The allure was hard to resist. Iraq boasts the second-largest oil reserves in the world, and the terms Baghdad was offering were better than many other opportunities in the Middle East, noted Martin Purvis, an analyst with the consulting firm Wood Mackenzie in Edinburgh, Scotland.
Some of the companies signed deals. Others negotiated but did not sign full contracts. Whatever the negotiations, the U.N. sanctions kept the international oil companies from moving in.
A U.S.-backed government in Baghdad would have to decide whether to recognize these deals.
The agreements probably are not enforceable.
"The French and the Russians would have a weak position arguing for the validity," said Brian Newquist, a Washington attorney.
Some companies have acknowledged this. Paris-based Total, for instance, is not trying to claim its negotiations produced a binding contract. Instead, it will compete against other firms for contracts, touting its knowledge of the Iraqi fields.
Total's stance has some industry experts hopeful that Paris will not engage in another open confrontation with the Bush administration. But experts warn French President Jacques Chirac's foreign policy does not always align itself with Total's interests.
The Russians, and perhaps the Chinese, could be more problematic, using trouble in the Security Council as a club to force Washington to accept contracts negotiated with the Iraqi regime.
The issue could come to a head as early as next month, when the current phase of the oil-for-food program expires. The Security Council will have to decide whether to extend or alter it.
"The allied coalition would no doubt like to tear up Saddam-era deals," Deutsche Bank analysts Adam Sieminski and J.J. Traynor argued in a recent report. But "this could create legal challenges in the international court."
Instead, the Deutsche Bank analysts envision a compromise in which companies from the coalition countries enter into partnerships with the "incumbents."
Oil began flowing under the U.N.'s oil-for-food program in December 1996. Despite various attempts to blackmail the West by halting crude shipments, Iraq has exported more than 3.4 billion barrels of crude.

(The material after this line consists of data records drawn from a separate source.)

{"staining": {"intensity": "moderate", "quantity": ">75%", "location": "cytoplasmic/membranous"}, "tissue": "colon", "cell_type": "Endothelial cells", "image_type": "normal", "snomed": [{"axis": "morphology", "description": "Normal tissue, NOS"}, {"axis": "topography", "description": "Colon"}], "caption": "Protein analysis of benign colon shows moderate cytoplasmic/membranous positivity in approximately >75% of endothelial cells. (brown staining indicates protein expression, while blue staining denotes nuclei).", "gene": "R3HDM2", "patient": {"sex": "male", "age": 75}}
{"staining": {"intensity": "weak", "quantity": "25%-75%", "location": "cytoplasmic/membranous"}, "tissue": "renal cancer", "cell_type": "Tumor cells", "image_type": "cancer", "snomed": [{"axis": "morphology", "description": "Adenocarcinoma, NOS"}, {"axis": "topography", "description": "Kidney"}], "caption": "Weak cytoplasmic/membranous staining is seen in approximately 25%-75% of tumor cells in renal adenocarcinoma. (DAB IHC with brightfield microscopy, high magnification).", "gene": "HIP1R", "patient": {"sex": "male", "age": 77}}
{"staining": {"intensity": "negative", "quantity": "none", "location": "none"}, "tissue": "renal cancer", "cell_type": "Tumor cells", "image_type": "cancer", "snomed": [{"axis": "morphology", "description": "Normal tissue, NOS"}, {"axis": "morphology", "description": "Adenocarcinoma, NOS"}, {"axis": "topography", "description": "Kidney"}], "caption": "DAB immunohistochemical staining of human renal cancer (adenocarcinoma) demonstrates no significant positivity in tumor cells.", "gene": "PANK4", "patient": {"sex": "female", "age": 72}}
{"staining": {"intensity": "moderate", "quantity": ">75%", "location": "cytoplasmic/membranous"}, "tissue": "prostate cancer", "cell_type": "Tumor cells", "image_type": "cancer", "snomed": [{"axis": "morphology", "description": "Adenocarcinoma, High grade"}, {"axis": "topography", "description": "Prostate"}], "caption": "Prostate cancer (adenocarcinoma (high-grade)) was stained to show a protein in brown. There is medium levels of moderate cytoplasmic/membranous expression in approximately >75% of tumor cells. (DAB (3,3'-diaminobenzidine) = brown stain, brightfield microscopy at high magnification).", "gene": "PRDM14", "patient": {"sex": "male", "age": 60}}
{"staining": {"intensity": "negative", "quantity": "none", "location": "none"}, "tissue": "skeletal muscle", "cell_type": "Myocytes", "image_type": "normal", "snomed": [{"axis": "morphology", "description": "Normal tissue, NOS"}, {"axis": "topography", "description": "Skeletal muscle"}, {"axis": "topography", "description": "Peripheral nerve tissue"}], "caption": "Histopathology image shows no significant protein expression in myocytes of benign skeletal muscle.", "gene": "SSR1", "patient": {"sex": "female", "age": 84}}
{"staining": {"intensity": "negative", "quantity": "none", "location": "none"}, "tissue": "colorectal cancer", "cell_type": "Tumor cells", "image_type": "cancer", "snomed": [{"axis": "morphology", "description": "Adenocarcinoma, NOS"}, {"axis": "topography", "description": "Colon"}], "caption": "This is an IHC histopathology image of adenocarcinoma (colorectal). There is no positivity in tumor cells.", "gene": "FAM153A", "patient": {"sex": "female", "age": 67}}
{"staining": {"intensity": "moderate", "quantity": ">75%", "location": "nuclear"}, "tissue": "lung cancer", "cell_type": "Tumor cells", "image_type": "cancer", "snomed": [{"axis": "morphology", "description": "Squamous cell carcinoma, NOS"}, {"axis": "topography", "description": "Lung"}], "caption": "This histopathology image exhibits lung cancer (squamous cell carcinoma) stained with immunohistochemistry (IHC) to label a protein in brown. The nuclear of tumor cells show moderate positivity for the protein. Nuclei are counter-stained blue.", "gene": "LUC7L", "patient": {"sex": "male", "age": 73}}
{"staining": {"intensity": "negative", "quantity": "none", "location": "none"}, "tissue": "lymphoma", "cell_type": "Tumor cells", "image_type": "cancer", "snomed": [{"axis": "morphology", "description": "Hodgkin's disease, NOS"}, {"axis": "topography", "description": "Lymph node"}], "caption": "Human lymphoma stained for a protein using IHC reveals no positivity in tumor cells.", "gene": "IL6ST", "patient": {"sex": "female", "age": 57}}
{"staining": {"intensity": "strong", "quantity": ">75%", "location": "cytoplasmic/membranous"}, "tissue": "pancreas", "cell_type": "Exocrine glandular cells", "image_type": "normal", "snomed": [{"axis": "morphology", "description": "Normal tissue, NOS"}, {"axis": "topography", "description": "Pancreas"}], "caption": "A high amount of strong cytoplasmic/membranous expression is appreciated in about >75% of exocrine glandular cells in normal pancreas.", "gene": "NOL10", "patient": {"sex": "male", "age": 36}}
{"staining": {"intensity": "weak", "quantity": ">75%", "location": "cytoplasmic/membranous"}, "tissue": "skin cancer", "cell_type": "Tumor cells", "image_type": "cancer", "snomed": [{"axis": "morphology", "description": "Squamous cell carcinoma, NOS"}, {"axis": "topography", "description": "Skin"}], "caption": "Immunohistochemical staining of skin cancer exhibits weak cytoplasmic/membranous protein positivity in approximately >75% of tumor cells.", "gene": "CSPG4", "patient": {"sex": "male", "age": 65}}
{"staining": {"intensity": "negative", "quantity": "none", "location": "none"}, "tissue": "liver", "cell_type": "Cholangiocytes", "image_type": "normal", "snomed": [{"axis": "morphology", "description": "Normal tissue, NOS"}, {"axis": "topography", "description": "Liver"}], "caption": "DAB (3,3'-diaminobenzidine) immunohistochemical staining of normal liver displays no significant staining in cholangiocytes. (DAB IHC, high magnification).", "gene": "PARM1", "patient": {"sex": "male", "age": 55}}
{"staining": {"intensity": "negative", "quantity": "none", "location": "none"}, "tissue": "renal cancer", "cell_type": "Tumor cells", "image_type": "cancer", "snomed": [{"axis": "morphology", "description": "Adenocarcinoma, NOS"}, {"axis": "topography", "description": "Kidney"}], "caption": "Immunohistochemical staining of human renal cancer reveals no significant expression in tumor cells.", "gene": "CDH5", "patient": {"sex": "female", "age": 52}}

Nearly $27 billion worth of food, medicine and humanitarian aid has been brought into the country using the proceeds of those sales.
And, $10 billion worth of contracts are already in the pipeline, ready to be produced or delivered, U.N. officials say.
Before the outbreak of fighting last month, the United Nations halted the oil-for-food operations.
Despite all the bickering before the war, the Security Council voted to restart the program for another 45 days and granted U.N. Secretary-General Kofi Annan and the United Nations greater authority to ensure that humanitarian supplies arrive in Iraq.
Under the program, Iraq was allowed to purchased spare parts for its oil sector.
Russian firms dominated that market, winning 159 contracts, or about 21 percent, of all deals approved in a recent six-month period, U.N. records show. French firms picked up 6 percent. No U.S. or British firms were awarded any of those contracts.
Over the years, the United States has irked Russia and France by objecting to sales of equipment that officials feared could be put to military use.
An undisclosed French firm, for instance, recently was denied rights to sell laboratory equipment used in refineries, while a Russian company was blocked from shipping drilling and well-completion equipment.
"The United States would hold up billions of dollars of contracts by non-U.S. companies, allegedly because of security concerns," Baker Hughes' Downey noted.
Over the next few weeks, other nations may have a chance to return the favor.